Il y a des papiers qui ne sont pas demandés sur Internet et qui le sont au guichet, ou on leur demande le passeport alors que ce n’est pas nécessaire et il y a même des demandes illégales, qui ne respectent pas le secret médical, car on demande aux gens quelles maladies ils ont.

La LDH 31 a déjà alerté la responsable du service qualité de la préfecture, en février, mais faute d’avoir pu obtenir un rendez-vous, elle réclame désormais la suspension du label Qualipref 2.0 par l’Association Française de Normalisation (Afnor). L’association, qui a saisi le défenseur des Droits dans cette affaire, demande aussi à ce qu’un véritable « Comité des usagers » soit mis en place à la préfecture.

La préfecture remet en question la pertinence du rapport

De leur côté, les services de l’État s’insurgent contre ces critiques :

Ce document n’a fait l’objet d’aucun échange préparatoire et contradictoire entre la Ligue des Droits de l’Homme et la préfecture. Il compte de nombreuses allégations, très générales et non argumentées qui mettent en cause de façon inacceptable et globale le travail de fonctionnaires animés par le service de l’intérêt général.

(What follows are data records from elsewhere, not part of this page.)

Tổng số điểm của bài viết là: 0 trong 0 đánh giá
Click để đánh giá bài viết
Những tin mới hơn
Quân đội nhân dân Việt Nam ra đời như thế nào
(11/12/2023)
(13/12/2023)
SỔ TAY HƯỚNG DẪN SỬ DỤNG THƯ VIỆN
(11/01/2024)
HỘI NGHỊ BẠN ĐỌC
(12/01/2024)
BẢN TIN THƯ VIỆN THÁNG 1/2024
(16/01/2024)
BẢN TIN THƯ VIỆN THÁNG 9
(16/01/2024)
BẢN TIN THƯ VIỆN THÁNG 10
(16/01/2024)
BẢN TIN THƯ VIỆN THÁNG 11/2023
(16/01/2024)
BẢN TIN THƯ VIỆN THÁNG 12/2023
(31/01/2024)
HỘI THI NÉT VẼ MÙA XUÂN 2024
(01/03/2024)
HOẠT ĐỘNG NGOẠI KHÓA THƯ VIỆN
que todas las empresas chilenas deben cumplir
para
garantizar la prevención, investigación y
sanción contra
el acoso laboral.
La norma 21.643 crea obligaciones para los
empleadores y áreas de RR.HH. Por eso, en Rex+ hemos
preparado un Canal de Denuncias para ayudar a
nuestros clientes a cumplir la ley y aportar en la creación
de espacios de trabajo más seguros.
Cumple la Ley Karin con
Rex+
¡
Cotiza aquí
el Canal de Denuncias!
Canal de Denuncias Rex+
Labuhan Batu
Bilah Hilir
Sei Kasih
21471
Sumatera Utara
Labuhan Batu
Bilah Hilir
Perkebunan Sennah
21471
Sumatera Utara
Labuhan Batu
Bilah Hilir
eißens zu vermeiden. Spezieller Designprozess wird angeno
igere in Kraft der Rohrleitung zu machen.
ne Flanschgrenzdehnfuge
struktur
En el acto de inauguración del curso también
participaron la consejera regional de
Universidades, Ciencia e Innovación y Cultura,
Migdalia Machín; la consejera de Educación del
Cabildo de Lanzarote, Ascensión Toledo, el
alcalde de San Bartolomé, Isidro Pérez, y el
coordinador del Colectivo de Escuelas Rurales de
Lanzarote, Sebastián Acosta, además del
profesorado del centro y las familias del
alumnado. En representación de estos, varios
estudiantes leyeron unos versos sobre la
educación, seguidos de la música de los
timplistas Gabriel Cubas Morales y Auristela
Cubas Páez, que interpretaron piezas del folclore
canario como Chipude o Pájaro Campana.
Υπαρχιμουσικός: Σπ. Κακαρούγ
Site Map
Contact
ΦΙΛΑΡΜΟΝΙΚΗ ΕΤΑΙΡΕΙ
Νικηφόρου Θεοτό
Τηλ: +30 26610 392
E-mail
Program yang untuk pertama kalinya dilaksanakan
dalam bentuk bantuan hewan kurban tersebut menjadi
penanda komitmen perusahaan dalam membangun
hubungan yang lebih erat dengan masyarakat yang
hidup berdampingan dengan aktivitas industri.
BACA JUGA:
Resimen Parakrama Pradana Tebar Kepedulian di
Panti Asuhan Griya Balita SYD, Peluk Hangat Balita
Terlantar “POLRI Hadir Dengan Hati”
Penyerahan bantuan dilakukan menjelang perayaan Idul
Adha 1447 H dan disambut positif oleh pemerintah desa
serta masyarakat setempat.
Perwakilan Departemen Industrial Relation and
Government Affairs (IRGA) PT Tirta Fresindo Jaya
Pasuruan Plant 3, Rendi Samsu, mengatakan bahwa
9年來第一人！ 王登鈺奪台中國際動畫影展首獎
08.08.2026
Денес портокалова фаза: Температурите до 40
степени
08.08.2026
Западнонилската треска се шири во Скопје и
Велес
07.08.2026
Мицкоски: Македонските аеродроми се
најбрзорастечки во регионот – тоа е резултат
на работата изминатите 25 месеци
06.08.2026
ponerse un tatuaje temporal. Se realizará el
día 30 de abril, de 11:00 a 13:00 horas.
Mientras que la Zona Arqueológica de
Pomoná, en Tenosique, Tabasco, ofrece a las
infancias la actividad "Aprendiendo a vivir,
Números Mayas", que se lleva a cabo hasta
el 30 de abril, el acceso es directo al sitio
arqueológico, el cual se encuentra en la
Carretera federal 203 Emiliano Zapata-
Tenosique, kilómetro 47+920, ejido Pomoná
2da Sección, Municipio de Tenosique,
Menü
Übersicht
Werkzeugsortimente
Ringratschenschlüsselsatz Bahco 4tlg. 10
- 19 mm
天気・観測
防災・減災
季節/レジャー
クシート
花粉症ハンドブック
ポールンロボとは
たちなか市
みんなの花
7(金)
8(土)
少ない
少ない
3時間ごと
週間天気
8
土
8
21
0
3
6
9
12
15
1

Pour la préfecture, le rapport de la LDH n’est même pas pertinent, puisque les 445 questionnaires traités ne représentent que « 0,4% du total de personnes reçues à la préfecture ». Elle précise d’ailleurs que le service des étrangers « reçoit chaque année plus de 110 000 personnes » et délivre ou renouvelle « à titre définitif ou provisoire plus de 53 000 titres par an. » Et d’ajouter :

La qualité des procédures fait l’objet d’un contrôle permanent effectué par un organisme de certification indépendant de l’administration. Quant aux procédures administratives en matière de droit des étrangers, elles sont soumises au contrôle du juge administratif et du juge judiciaire.

Malgré tout, le préfet souhaite « agir dans la transparence » et a déjà proposé un rendez-vous aux représentants de la Ligue des Droits de l’Homme, vendredi 17 mars, pour « présenter son rapport et bâtir, pour l’avenir, un dialogue constructif et responsable qui dépasse les clivages idéologiques ». Du côté de la LDH 31, Daniel Welzer-Lang parle plutôt de « pressions » et de « menace de porter plainte » de la part de la préfecture qui « fait tout pour que le rapport ne sorte pas ».